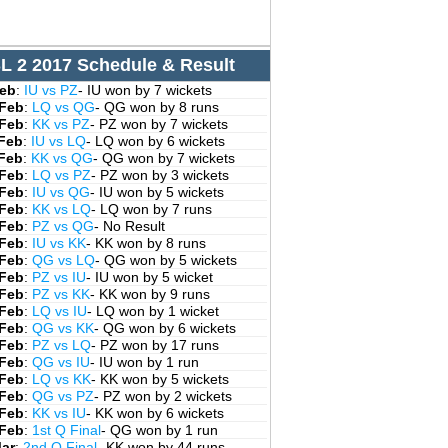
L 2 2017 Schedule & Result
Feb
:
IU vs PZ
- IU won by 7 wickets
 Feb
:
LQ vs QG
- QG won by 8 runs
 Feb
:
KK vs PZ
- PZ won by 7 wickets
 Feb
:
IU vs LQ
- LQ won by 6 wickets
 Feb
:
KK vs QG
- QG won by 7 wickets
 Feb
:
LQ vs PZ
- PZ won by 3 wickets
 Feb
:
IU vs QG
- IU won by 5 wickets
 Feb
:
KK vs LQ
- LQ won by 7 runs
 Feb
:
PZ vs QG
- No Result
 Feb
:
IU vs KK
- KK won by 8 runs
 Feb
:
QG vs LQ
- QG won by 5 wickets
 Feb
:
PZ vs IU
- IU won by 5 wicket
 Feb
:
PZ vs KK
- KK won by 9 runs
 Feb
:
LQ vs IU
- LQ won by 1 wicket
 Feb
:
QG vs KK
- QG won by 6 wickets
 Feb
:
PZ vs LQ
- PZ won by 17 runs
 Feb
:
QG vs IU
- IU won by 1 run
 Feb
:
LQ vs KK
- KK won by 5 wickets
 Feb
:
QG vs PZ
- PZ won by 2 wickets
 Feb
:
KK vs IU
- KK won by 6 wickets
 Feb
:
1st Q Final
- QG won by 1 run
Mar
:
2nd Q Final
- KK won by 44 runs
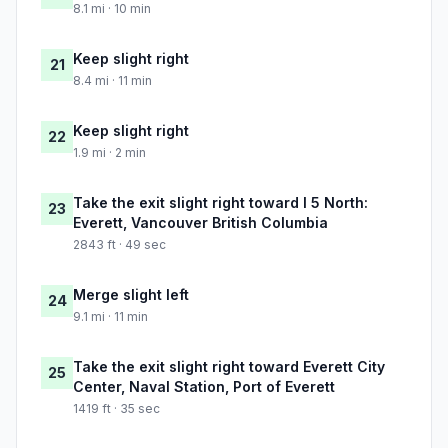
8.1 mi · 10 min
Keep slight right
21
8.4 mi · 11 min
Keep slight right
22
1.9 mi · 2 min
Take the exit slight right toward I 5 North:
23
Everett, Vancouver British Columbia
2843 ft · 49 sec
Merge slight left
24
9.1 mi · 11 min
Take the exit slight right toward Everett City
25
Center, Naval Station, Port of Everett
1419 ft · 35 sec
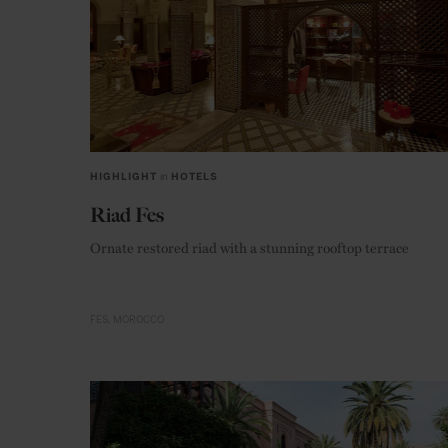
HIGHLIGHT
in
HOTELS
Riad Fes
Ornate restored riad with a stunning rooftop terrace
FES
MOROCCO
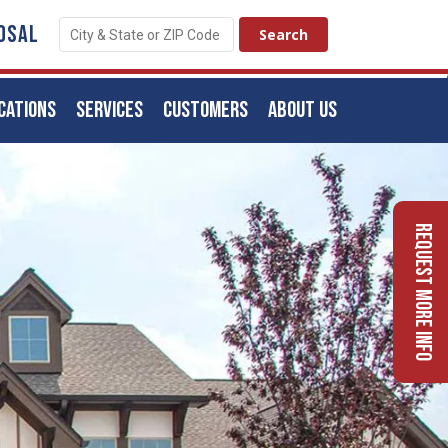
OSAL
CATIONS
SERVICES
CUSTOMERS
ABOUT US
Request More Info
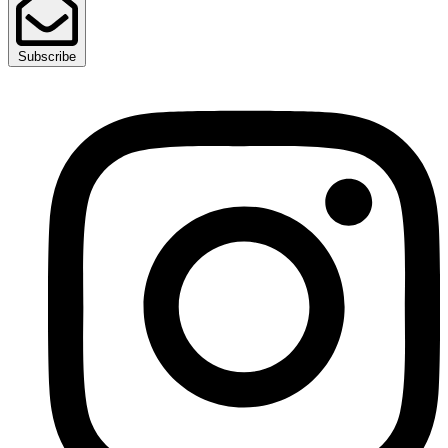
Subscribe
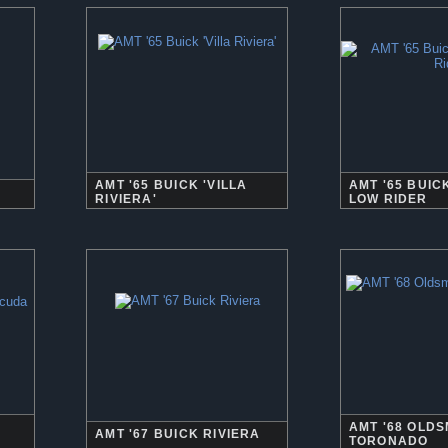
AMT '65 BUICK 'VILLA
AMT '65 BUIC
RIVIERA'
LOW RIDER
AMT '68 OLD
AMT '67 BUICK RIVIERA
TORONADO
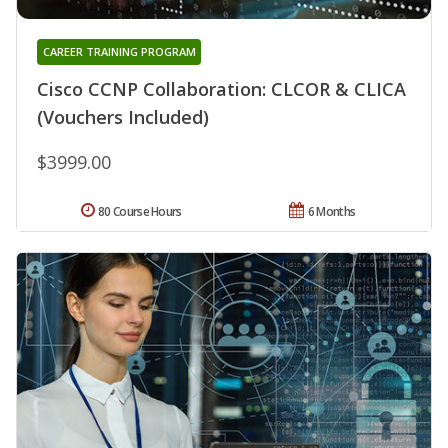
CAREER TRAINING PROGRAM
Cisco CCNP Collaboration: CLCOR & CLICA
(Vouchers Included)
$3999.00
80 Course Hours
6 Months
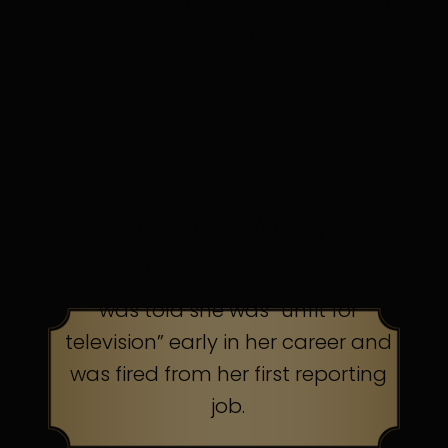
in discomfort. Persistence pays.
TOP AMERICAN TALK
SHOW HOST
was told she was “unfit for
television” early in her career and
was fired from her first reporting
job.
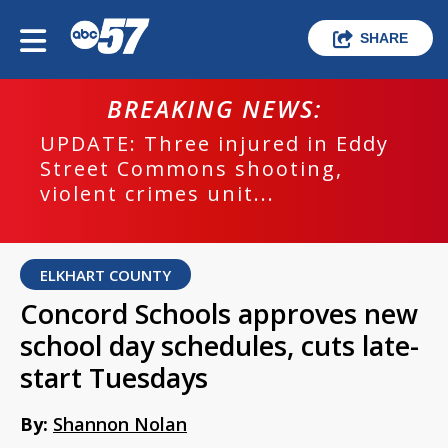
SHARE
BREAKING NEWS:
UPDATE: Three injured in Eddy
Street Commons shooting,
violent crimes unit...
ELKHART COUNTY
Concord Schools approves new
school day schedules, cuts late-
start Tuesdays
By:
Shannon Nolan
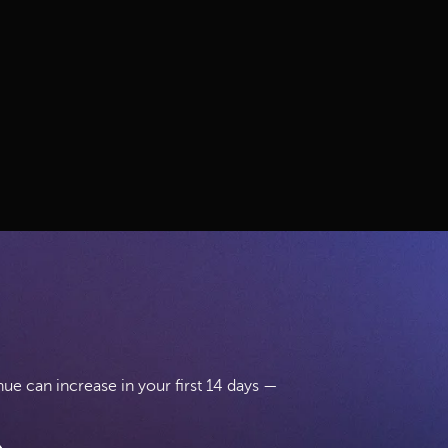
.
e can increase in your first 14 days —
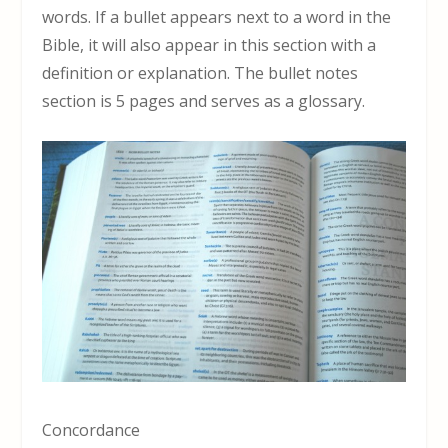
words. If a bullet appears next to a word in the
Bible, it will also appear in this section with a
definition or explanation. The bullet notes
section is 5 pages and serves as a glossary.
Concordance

□ □ □ □ □ □ □

● The task:
Although the records contain pictures, the output must hold only their exact wording.

● Solution below:
L 2 2017 Schedule & Result
Feb
:
IU vs PZ
- IU won by 7 wickets
 Feb
:
LQ vs QG
- QG won by 8 runs
 Feb
:
KK vs PZ
- PZ won by 7 wickets
 Feb
:
IU vs LQ
- LQ won by 6 wickets
 Feb
:
KK vs QG
- QG won by 7 wickets
 Feb
:
LQ vs PZ
- PZ won by 3 wickets
 Feb
:
IU vs QG
- IU won by 5 wickets
 Feb
:
KK vs LQ
- LQ won by 7 runs
 Feb
:
PZ vs QG
- No Result
 Feb
:
IU vs KK
- KK won by 8 runs
 Feb
:
QG vs LQ
- QG won by 5 wickets
 Feb
:
PZ vs IU
- IU won by 5 wicket
 Feb
:
PZ vs KK
- KK won by 9 runs
 Feb
:
LQ vs IU
- LQ won by 1 wicket
 Feb
:
QG vs KK
- QG won by 6 wickets
 Feb
:
PZ vs LQ
- PZ won by 17 runs
 Feb
:
QG vs IU
- IU won by 1 run
 Feb
:
LQ vs KK
- KK won by 5 wickets
 Feb
:
QG vs PZ
- PZ won by 2 wickets
 Feb
:
KK vs IU
- KK won by 6 wickets
 Feb
:
1st Q Final
- QG won by 1 run
Mar
:
2nd Q Final
- KK won by 44 runs
8.1 mi · 10 min
Keep slight right
21
8.4 mi · 11 min
Keep slight right
22
1.9 mi · 2 min
Take the exit slight right toward I 5 North:
23
Everett, Vancouver British Columbia
2843 ft · 49 sec
Merge slight left
24
9.1 mi · 11 min
Take the exit slight right toward Everett City
25
Center, Naval Station, Port of Everett
1419 ft · 35 sec
HIGHLIGHT
in
HOTELS
Riad Fes
Ornate restored riad with a stunning rooftop terrace
FES
MOROCCO
OSAL
CATIONS
SERVICES
CUSTOMERS
ABOUT US
Request More Info
Subscribe
AMT '65 BUICK 'VILLA
AMT '65 BUIC
RIVIERA'
LOW RIDER
AMT '68 OLD
AMT '67 BUICK RIVIERA
TORONADO
CAREER TRAINING PROGRAM
Cisco CCNP Collaboration: CLCOR & CLICA
(Vouchers Included)
$3999.00
80 Course Hours
6 Months
in discomfort. Persistence pays.
TOP AMERICAN TALK
SHOW HOST
was told she was “unfit for
television” early in her career and
was fired from her first reporting
job.
SHARE
BREAKING NEWS:
UPDATE: Three injured in Eddy
Street Commons shooting,
violent crimes unit...
ELKHART COUNTY
Concord Schools approves new
school day schedules, cuts late-
start Tuesdays
By:
Shannon Nolan
.
e can increase in your first 14 days —
words. If a bullet appears next to a word in the
Bible, it will also appear in this section with a
definition or explanation. The bullet notes
section is 5 pages and serves as a glossary.
Concordance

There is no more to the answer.